▶ **Exercise objective**:
Could you print the text of all the records below line for line, without any of the pictures?
══ Extracted data
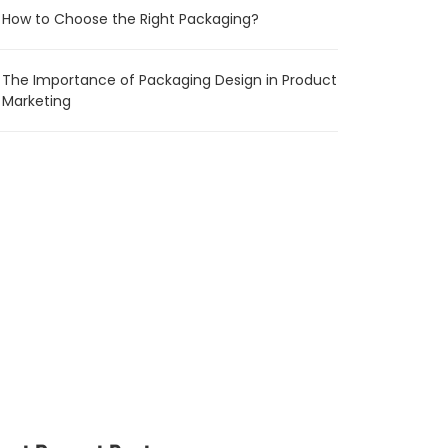
How to Choose the Right Packaging?
The Importance of Packaging Design in Product
Marketing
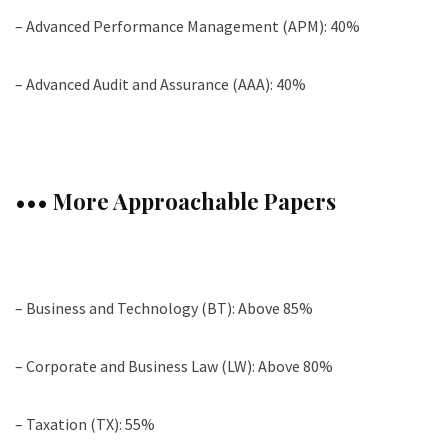
– Advanced Performance Management (APM): 40%
– Advanced Audit and Assurance (AAA): 40%
••• More Approachable Papers
– Business and Technology (BT): Above 85%
– Corporate and Business Law (LW): Above 80%
– Taxation (TX): 55%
════
▶ **Answer space**:
How to Choose the Right Packaging?
The Importance of Packaging Design in Product
Marketing
– Advanced Performance Management (APM): 40%
– Advanced Audit and Assurance (AAA): 40%
••• More Approachable Papers
– Business and Technology (BT): Above 85%
– Corporate and Business Law (LW): Above 80%
– Taxation (TX): 55%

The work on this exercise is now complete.